** BEGIN EXCERPT TO READ **
Accommodation reviews are to a guidebook writer’s job what rice is to a Chinese meal: utterly essential and usually uninteresting.
Hostel reviews are fairly straightforward. Hostel owners see guidebook writers as allies, even when the last reviewer called their hostel “a mildewing, flea infested dump which a wrecking ball would only improve.” I’ve come across more than a few places proudly displaying a sticker reading as seen in guidebook X on their front door despite the fact that guidebook X had nothing flattering to say about their establishment. Mid-priced places, boutique hotels and the like, generally view placement in a guidebook as a way to stand out among the competition, making owners of such places fairly cooperative in the review process. But the five star hotel is a different animal entirely: management in the finer hotels generally assume their reputations make the review process superfluous.
“This sort of thing is handled through the PR manager. Leave your business card and I’ll see that it’s passed forward.”
Which is fair enough, I suppose. Raffles and their ilk aren’t exactly hurting for business, and their clientèle aren’t likely to run in the same circles as your average Lonely Planet reader. Among a five-star manager’s job is keeping out the riff-raff, a category to which I clearly belong.
Nonetheless, I have a job to do.
I began my rounds that day using my usual strategy for dealing with reticent hotel management. No longer a guidebook writer, today I’m Joe Q. Citizen looking to help some out of town friends book a future Singapore stay.
With my digital recorder turned on inside the mobile phone holder resting on my shoulder, I take notes discreetly for later transcription. It’s a workable solution, but by mid-day something feels wrong. It isn’t that I’m lying (well, technically I am, but all in the name of providing you, my reader, with an accurate review), but that I’m bored.
And if I’m bored, what about you, dear reader?
And what about the entertainment of the hotel staff?
I push through the revolving door of the next hotel — an exclusive, double towered place with an astronomical price tag-and make a beeline through luxury for the front desk. A lovely woman with the nametag Ann greets me with a smile.
“I’m here to help my parents book a room for their upcoming visit,” I tell Ann, giving a vague date of sometime in the next few months before launching into the exciting tale of my parents’ upcoming journey.
In the autumn of their lives, my parents have decided to visit the Far East, where I’ve been working for several years. The trip is a big deal for them. It’s their very first time outside of the United States.
“I guess I should tell you, Ann. My parents have special needs.”
“Special needs? Are they handicapped?”
Ann’s tone indicates that the establishment is both well equipped and proud to be of service to such guests.
** END EXCERPT TO READ **
> **CHALLENGE**: Copy the guidebook review essay starting at "I push through" and ending at "to such guests.", changing "revolving door" to "glass door".
** BEGIN SUPPLIED MATERIAL **
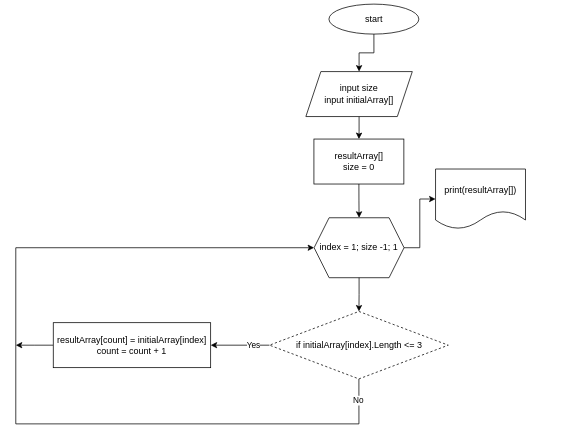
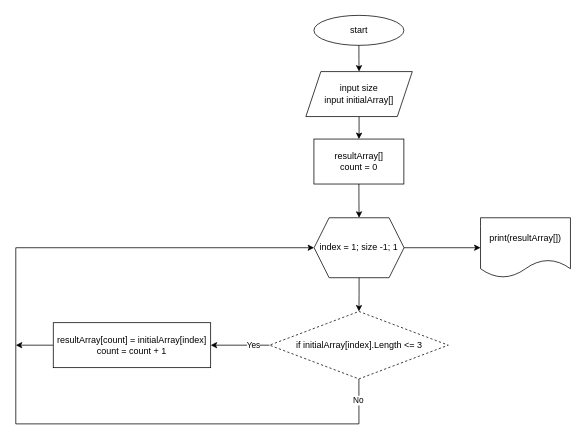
  <mxCell id="0" />
  <mxCell id="1" parent="0" />
- <mxCell id="2" value="start" style="ellipse;whiteSpace=wrap;html=1;" parent="1" vertex="1"><mxGeometry x="437.75" y="5" width="120" height="40" as="geometry" /></mxCell>
+ <mxCell id="2" value="start" style="ellipse;whiteSpace=wrap;html=1;" parent="1" vertex="1"><mxGeometry x="417.75" y="20" width="120" height="40" as="geometry" /></mxCell>
  <mxCell id="3" style="edgeStyle=orthogonalEdgeStyle;rounded=0;orthogonalLoop=1;jettySize=auto;html=1;exitX=0.5;exitY=1;exitDx=0;exitDy=0;" edge="1" parent="1" source="4" target="15"><mxGeometry relative="1" as="geometry" /></mxCell>
  <mxCell id="4" value="input size&lt;div&gt;input initialArray[]&lt;/div&gt;" style="shape=parallelogram;perimeter=parallelogramPerimeter;whiteSpace=wrap;html=1;fixedSize=1;" parent="1" vertex="1"><mxGeometry x="407" y="95" width="142" height="60" as="geometry" /></mxCell>
  <mxCell id="5" style="edgeStyle=orthogonalEdgeStyle;rounded=0;orthogonalLoop=1;jettySize=auto;html=1;exitX=1;exitY=0.5;exitDx=0;exitDy=0;" edge="1" parent="1" source="6" target="18"><mxGeometry relative="1" as="geometry" /></mxCell>
  <mxCell id="6" value="index = 1; size -1; 1" style="shape=hexagon;perimeter=hexagonPerimeter2;whiteSpace=wrap;html=1;fixedSize=1;" parent="1" vertex="1"><mxGeometry x="418" y="290" width="120" height="80" as="geometry" /></mxCell>
  <mxCell id="7" style="edgeStyle=orthogonalEdgeStyle;rounded=0;orthogonalLoop=1;jettySize=auto;html=1;" parent="1" source="6" target="12" edge="1"><mxGeometry relative="1" as="geometry"><mxPoint x="478" y="460" as="sourcePoint" /></mxGeometry></mxCell>
  <mxCell id="8" style="edgeStyle=orthogonalEdgeStyle;rounded=0;orthogonalLoop=1;jettySize=auto;html=1;exitX=0;exitY=0.5;exitDx=0;exitDy=0;" parent="1" source="12" target="17" edge="1"><mxGeometry relative="1" as="geometry"><mxPoint x="300" y="460" as="targetPoint" /></mxGeometry></mxCell>
  <mxCell id="9" value="Yes" style="edgeLabel;html=1;align=center;verticalAlign=middle;resizable=0;points=[];" parent="8" vertex="1" connectable="0"><mxGeometry x="-0.402" y="-1" relative="1" as="geometry"><mxPoint x="1" as="offset" /></mxGeometry></mxCell>
  <mxCell id="10" style="edgeStyle=orthogonalEdgeStyle;rounded=0;orthogonalLoop=1;jettySize=auto;html=1;exitX=0.5;exitY=1;exitDx=0;exitDy=0;entryX=0;entryY=0.5;entryDx=0;entryDy=0;" edge="1" parent="1" source="12" target="6"><mxGeometry relative="1" as="geometry"><mxPoint x="240" y="695" as="targetPoint" /><Array as="points"><mxPoint x="478" y="565" /><mxPoint x="20" y="565" /><mxPoint x="20" y="330" /></Array></mxGeometry></mxCell>
  <mxCell id="11" value="No" style="edgeLabel;html=1;align=center;verticalAlign=middle;resizable=0;points=[];" vertex="1" connectable="0" parent="10"><mxGeometry x="-0.951" y="-1" relative="1" as="geometry"><mxPoint as="offset" /></mxGeometry></mxCell>
  <mxCell id="12" value="if initialArray[index].Length &amp;lt;= 3" style="rhombus;whiteSpace=wrap;html=1;dashed=1;" parent="1" vertex="1"><mxGeometry x="358.5" y="415" width="238.5" height="90" as="geometry" /></mxCell>
  <mxCell id="13" style="edgeStyle=orthogonalEdgeStyle;rounded=0;orthogonalLoop=1;jettySize=auto;html=1;exitX=0.5;exitY=1;exitDx=0;exitDy=0;" parent="1" source="2" target="4" edge="1"><mxGeometry relative="1" as="geometry"><mxPoint x="477.75" y="145" as="sourcePoint" /></mxGeometry></mxCell>
  <mxCell id="14" style="edgeStyle=orthogonalEdgeStyle;rounded=0;orthogonalLoop=1;jettySize=auto;html=1;exitX=0.5;exitY=1;exitDx=0;exitDy=0;" edge="1" parent="1" source="15" target="6"><mxGeometry relative="1" as="geometry" /></mxCell>
- <mxCell id="15" value="&lt;div&gt;resultArray[]&lt;/div&gt;size = 0" style="rounded=0;whiteSpace=wrap;html=1;" vertex="1" parent="1"><mxGeometry x="417.75" y="185" width="120" height="60" as="geometry" /></mxCell>
+ <mxCell id="15" value="&lt;div&gt;resultArray[]&lt;/div&gt;count = 0" style="rounded=0;whiteSpace=wrap;html=1;" vertex="1" parent="1"><mxGeometry x="417.75" y="185" width="120" height="60" as="geometry" /></mxCell>
  <mxCell id="16" style="edgeStyle=orthogonalEdgeStyle;rounded=0;orthogonalLoop=1;jettySize=auto;html=1;exitX=0;exitY=0.5;exitDx=0;exitDy=0;" edge="1" parent="1" source="17"><mxGeometry relative="1" as="geometry"><mxPoint x="20" y="460" as="targetPoint" /></mxGeometry></mxCell>
  <mxCell id="17" value="resultArray[count] = initialArray[index]&lt;div&gt;count = count + 1&lt;/div&gt;" style="rounded=0;whiteSpace=wrap;html=1;" vertex="1" parent="1"><mxGeometry x="70" y="430" width="210" height="60" as="geometry" /></mxCell>
- <mxCell id="18" value="print(resultArray[])" style="shape=document;whiteSpace=wrap;html=1;boundedLbl=1;" vertex="1" parent="1"><mxGeometry x="580" y="225" width="120" height="80" as="geometry" /></mxCell>
+ <mxCell id="18" value="print(resultArray[])" style="shape=document;whiteSpace=wrap;html=1;boundedLbl=1;" vertex="1" parent="1"><mxGeometry x="640" y="290" width="120" height="80" as="geometry" /></mxCell>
** END SUPPLIED MATERIAL **
> **RESULT OF THIS EXERCISE**:
I push through the glass door of the next hotel — an exclusive, double towered place with an astronomical price tag-and make a beeline through luxury for the front desk. A lovely woman with the nametag Ann greets me with a smile.
“I’m here to help my parents book a room for their upcoming visit,” I tell Ann, giving a vague date of sometime in the next few months before launching into the exciting tale of my parents’ upcoming journey.
In the autumn of their lives, my parents have decided to visit the Far East, where I’ve been working for several years. The trip is a big deal for them. It’s their very first time outside of the United States.
“I guess I should tell you, Ann. My parents have special needs.”
“Special needs? Are they handicapped?”
Ann’s tone indicates that the establishment is both well equipped and proud to be of service to such guests.